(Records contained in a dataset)
-=-=-=-=-

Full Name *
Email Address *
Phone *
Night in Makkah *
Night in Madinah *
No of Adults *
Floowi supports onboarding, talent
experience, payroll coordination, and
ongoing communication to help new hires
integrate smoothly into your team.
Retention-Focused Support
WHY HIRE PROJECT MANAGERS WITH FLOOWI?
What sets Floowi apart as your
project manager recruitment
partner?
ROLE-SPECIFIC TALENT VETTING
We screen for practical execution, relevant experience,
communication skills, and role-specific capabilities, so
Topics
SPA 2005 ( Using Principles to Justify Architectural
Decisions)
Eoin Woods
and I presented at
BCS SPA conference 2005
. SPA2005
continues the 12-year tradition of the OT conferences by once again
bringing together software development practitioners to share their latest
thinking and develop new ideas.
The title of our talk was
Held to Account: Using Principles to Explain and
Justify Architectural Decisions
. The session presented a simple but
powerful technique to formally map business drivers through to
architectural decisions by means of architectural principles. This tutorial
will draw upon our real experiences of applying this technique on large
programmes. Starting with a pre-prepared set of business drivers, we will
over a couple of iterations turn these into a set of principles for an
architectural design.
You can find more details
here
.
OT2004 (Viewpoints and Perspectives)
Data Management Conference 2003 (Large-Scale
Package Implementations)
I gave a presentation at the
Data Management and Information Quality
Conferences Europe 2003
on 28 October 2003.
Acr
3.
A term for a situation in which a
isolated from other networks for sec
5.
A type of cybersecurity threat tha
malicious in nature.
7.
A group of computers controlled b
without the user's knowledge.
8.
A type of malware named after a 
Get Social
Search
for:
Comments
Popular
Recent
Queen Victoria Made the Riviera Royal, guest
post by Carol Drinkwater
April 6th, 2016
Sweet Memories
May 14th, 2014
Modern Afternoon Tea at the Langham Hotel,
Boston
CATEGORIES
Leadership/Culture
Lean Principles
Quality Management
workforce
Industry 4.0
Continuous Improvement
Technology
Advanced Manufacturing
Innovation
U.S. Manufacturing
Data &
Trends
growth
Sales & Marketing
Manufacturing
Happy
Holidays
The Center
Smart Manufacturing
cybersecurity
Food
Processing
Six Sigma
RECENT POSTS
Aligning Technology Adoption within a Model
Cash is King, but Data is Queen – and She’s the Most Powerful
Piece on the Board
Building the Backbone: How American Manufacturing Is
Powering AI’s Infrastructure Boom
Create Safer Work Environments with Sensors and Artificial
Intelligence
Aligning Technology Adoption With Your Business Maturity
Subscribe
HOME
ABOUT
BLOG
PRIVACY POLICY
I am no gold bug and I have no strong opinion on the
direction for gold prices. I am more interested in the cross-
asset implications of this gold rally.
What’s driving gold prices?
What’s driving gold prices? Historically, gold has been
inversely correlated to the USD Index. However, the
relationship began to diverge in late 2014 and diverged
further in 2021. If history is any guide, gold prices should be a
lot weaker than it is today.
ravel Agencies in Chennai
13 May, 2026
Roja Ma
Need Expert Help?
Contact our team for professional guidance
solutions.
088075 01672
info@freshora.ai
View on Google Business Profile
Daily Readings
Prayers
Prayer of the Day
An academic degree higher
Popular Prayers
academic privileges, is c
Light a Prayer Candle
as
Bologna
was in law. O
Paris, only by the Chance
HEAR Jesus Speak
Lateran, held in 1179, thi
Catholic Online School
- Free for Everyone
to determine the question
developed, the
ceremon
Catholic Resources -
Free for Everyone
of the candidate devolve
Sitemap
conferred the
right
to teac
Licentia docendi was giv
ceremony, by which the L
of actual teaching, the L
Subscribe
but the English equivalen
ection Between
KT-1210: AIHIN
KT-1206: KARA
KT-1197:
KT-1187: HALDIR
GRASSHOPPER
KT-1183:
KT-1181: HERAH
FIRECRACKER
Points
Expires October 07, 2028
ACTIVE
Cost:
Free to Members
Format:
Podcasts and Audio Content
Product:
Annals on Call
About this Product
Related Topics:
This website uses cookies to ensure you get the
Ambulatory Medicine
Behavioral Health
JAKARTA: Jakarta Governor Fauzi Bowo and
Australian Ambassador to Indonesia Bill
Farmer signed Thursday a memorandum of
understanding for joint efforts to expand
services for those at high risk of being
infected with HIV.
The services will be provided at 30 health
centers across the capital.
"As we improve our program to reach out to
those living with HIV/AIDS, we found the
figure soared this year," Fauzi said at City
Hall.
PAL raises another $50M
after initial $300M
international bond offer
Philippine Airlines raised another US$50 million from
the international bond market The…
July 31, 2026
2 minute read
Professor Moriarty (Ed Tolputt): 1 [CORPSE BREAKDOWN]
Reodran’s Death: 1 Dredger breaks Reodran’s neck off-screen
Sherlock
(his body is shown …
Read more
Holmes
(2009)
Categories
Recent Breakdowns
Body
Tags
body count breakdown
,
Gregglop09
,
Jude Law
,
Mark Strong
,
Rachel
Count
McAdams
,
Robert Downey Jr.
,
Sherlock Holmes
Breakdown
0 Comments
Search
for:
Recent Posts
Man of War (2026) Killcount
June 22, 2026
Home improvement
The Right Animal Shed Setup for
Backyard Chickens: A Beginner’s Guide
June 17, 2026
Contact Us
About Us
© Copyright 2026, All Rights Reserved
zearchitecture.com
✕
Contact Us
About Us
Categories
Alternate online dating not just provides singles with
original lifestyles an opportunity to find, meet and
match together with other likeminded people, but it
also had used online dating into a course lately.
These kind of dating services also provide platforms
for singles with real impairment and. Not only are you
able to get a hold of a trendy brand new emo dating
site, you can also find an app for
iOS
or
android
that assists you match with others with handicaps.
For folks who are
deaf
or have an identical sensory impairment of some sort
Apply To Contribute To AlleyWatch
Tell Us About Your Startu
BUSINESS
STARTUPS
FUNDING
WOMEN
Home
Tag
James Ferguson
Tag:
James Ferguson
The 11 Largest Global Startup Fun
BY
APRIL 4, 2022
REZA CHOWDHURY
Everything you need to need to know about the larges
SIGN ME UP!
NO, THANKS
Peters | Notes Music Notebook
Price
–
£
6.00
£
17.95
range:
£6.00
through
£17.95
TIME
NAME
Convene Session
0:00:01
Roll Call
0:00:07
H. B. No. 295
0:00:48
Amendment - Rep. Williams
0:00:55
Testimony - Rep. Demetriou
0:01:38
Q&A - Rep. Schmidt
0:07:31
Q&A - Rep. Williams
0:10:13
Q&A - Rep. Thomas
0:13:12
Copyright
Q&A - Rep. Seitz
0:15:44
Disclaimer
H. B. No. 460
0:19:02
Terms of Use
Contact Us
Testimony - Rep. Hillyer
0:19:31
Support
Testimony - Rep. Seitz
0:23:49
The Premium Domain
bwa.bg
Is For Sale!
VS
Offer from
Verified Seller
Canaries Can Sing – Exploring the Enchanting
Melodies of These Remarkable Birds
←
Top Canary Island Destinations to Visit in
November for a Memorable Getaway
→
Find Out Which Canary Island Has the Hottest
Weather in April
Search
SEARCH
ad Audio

-=-=-=-=-

_Exercise instructions_: Copy each line in the data that holds the word "Manufacturing".

_Solution for this task_:
Advanced Manufacturing
U.S. Manufacturing
Manufacturing
Smart Manufacturing
Building the Backbone: How American Manufacturing Is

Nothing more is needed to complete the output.